MATERIAL PROVIDED:
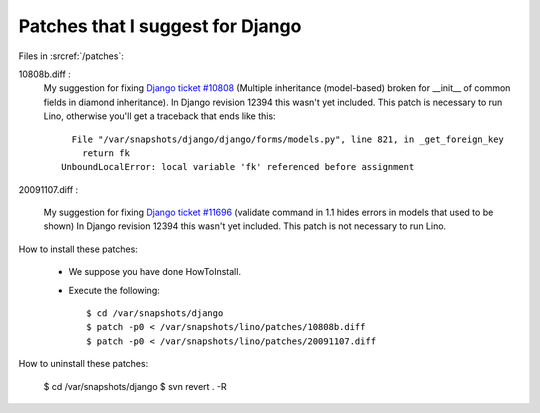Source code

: Patches that I suggest for Django
=================================

Files in :srcref:`/patches`:

10808b.diff : 
    My suggestion for fixing `Django ticket #10808 <http://code.djangoproject.com/ticket/10808>`_ (Multiple inheritance (model-based) broken for __init__ of common fields in diamond inheritance).
    In Django revision 12394 this wasn't yet included.
    This patch is necessary to run Lino, otherwise you'll get a traceback that ends like this::

        File "/var/snapshots/django/django/forms/models.py", line 821, in _get_foreign_key
          return fk
      UnboundLocalError: local variable 'fk' referenced before assignment


20091107.diff : 

    My suggestion for fixing `Django ticket #11696 <http://code.djangoproject.com/ticket/11696>`_ (validate command in 1.1 hides errors in models that used to be shown)
    In Django revision 12394 this wasn't yet included.
    This patch is not necessary to run Lino.


How to install these patches:

  * We suppose you have done HowToInstall.

  * Execute the following::
  
      $ cd /var/snapshots/django
      $ patch -p0 < /var/snapshots/lino/patches/10808b.diff
      $ patch -p0 < /var/snapshots/lino/patches/20091107.diff
  
How to uninstall these patches:

    $ cd /var/snapshots/django
    $ svn revert . -R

PROBLEM STATEMENT: Every line of the data should be transcribed exactly. Omit the images.

OUTPUT OF THE EXERCISE:
Source code

: Patches that I suggest for Django
=================================

Files in :srcref:`/patches`:

10808b.diff : 
    My suggestion for fixing `Django ticket #10808 <http://code.djangoproject.com/ticket/10808>`_ (Multiple inheritance (model-based) broken for __init__ of common fields in diamond inheritance).
    In Django revision 12394 this wasn't yet included.
    This patch is necessary to run Lino, otherwise you'll get a traceback that ends like this::

        File "/var/snapshots/django/django/forms/models.py", line 821, in _get_foreign_key
          return fk
      UnboundLocalError: local variable 'fk' referenced before assignment


20091107.diff : 

    My suggestion for fixing `Django ticket #11696 <http://code.djangoproject.com/ticket/11696>`_ (validate command in 1.1 hides errors in models that used to be shown)
    In Django revision 12394 this wasn't yet included.
    This patch is not necessary to run Lino.


How to install these patches:

  * We suppose you have done HowToInstall.

  * Execute the following::
  
      $ cd /var/snapshots/django
      $ patch -p0 < /var/snapshots/lino/patches/10808b.diff
      $ patch -p0 < /var/snapshots/lino/patches/20091107.diff
  
How to uninstall these patches:

    $ cd /var/snapshots/django
    $ svn revert . -R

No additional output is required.